On weekends in the late 1980s, WNVC had an unusual reputation for sports coverage. The station showed as many syndicated college basketball games as possible, including from the NCAA Division I men's basketball tournament in the era before every game was on national television. As there was generally only demand for Big East and Atlantic Coast Conference games in Washington, WNVC picked up games from major and minor conferences in other regions for relatively low cost. Its noncommercial status in turn freed it from the prospect of having to sell advertising for games that were likely to draw microscopic audiences. Director of development Mike Baker went on air during commercial breaks and halftimes with live appeals for donations. This stream of programming began to dry up in the early 1990s, when CBS and ESPN began national coverage of the entire tournament and increased coverage of regular-season games.

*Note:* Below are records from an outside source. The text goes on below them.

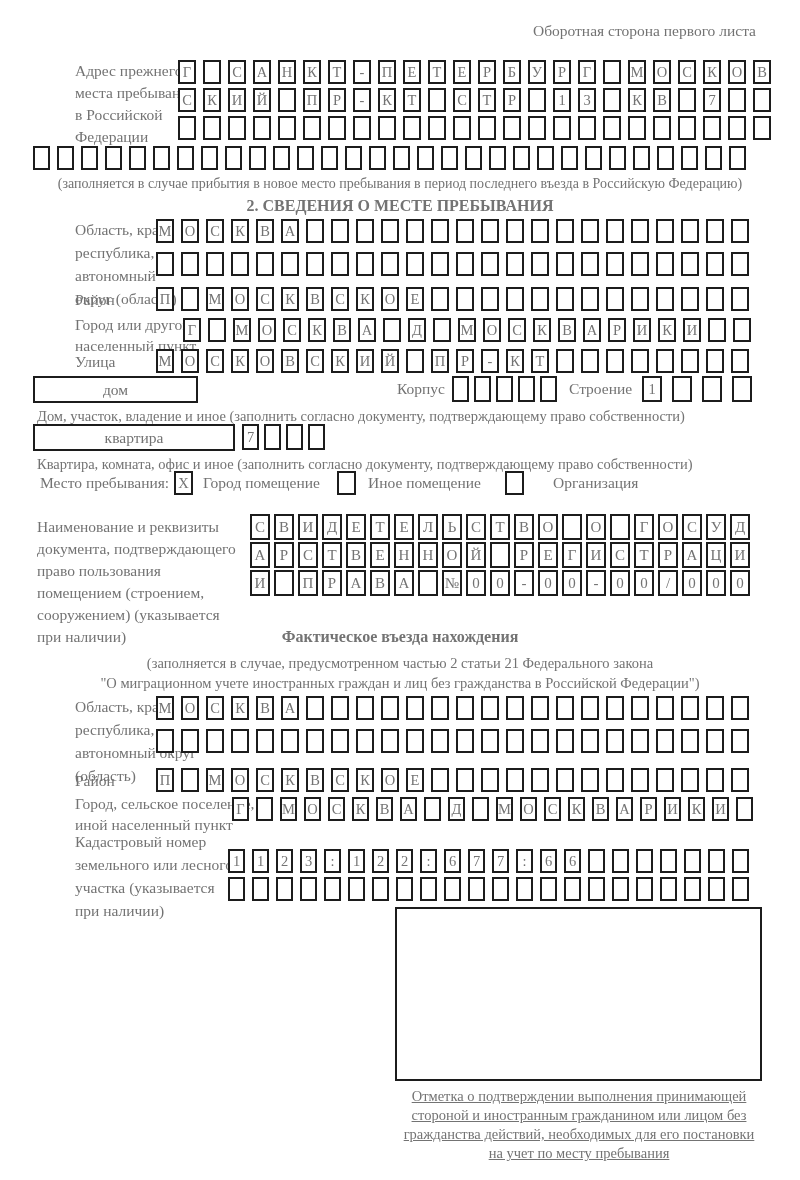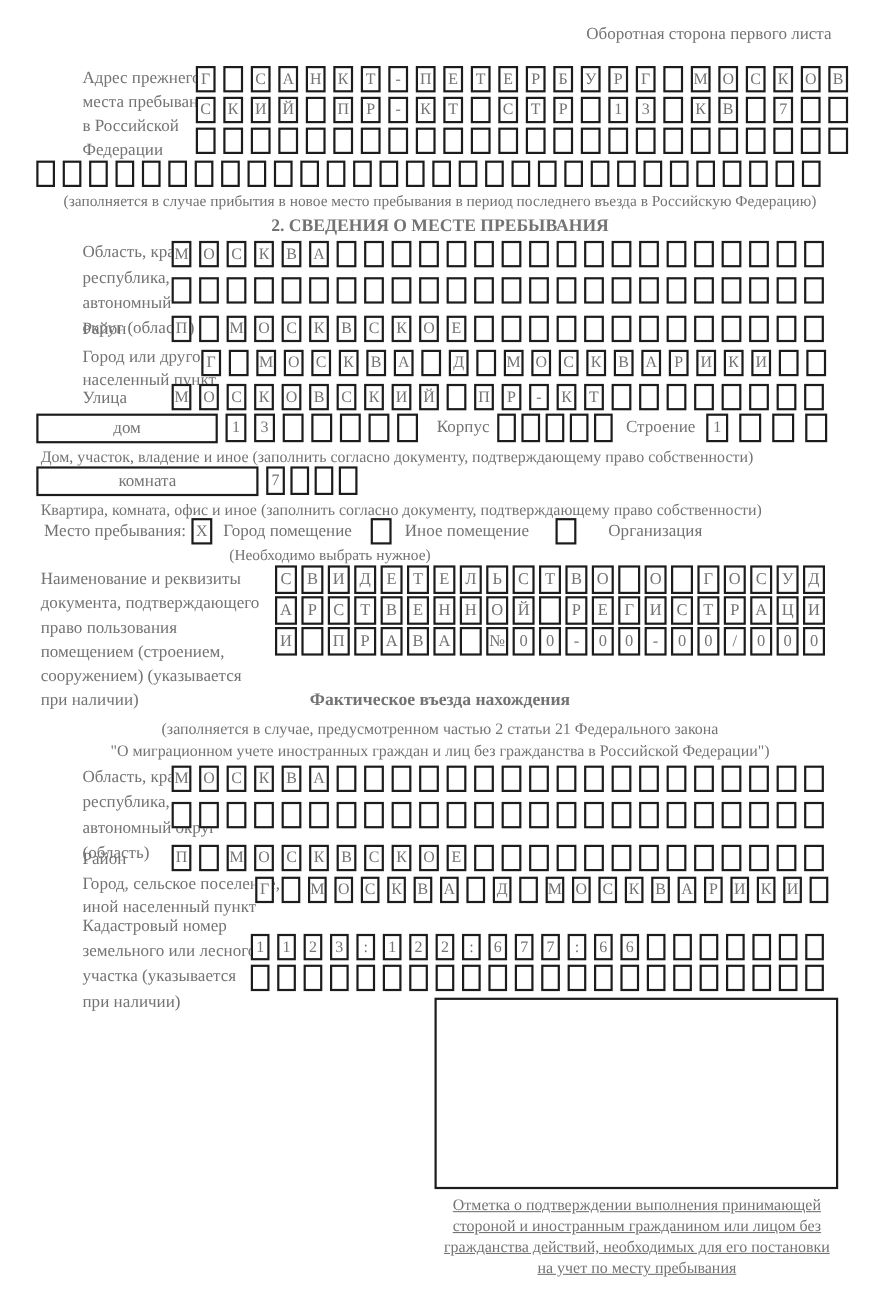--- a/index.html
+++ b/index.html
@@ -74,7 +74,6 @@
   <div class="abs boxrow" style="left:156px;top:349px;"><span class="box">М</span><span class="box">О</span><span class="box">С</span><span class="box">К</span><span class="box">О</span><span class="box">В</span><span class="box">С</span><span class="box">К</span><span class="box">И</span><span class="box">Й</span><span class="box"></span><span class="box">П</span><span class="box">Р</span><span class="box">-</span><span class="box">К</span><span class="box">Т</span><span class="box"></span><span class="box"></span><span class="box"></span><span class="box"></span><span class="box"></span><span class="box"></span><span class="box"></span><span class="box"></span></div>
 
   <div class="abs fieldrect" style="left:33px;top:376px;width:165px;">дом</div>
-  <div class="abs boxrow row-dom" style="left:205px;top:376px;"><span class="box">1</span><span class="box">3</span><span class="box"></span><span class="box"></span><span class="box"></span><span class="box"></span><span class="box"></span></div>
   <div class="abs inline-lbl" style="left:397px;top:380px;">Корпус</div>
   <div class="abs boxrow row-korpus" style="left:452px;top:376px;"><span class="box"></span><span class="box"></span><span class="box"></span><span class="box"></span><span class="box"></span></div>
   <div class="abs inline-lbl" style="left:569px;top:380px;">Строение</div>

In 1993, a pledge drive featuring a week of foreign films generated unexpectedly high interest, convincing management there was an audience for foreign-language content. WNVC rebranded as "World View TV" on September 1, 1994, carrying international television programming in multiple languages and local ethnic programming on the weekends. At launch, the station's most popular program was the Russian state newscast Vremya, shown live at 9 p.m. Moscow Time (1 p.m. Eastern); it also aired Brazilian and Italian soccer, an in-studio celebration of Diwali in 1997, and some local programming, including a Spanish-language health call-in program. WNVT engaged in discussions throughout the 1990s to move its studios to Mary Washington College in Stafford County, but the move was scuttled in 1999 by rising costs, which had doubled in just two years.

WNVT continued as a standard PBS member station through 1999, though it did not air the network's evening programming. Beginning January 1, 2000, WNVT disaffiliated from PBS, reverting to an educational independent station during the day. WNVT also began relaying MuchMusic USA, an American spinoff of Canadian specialty channel MuchMusic, in afternoons and evenings.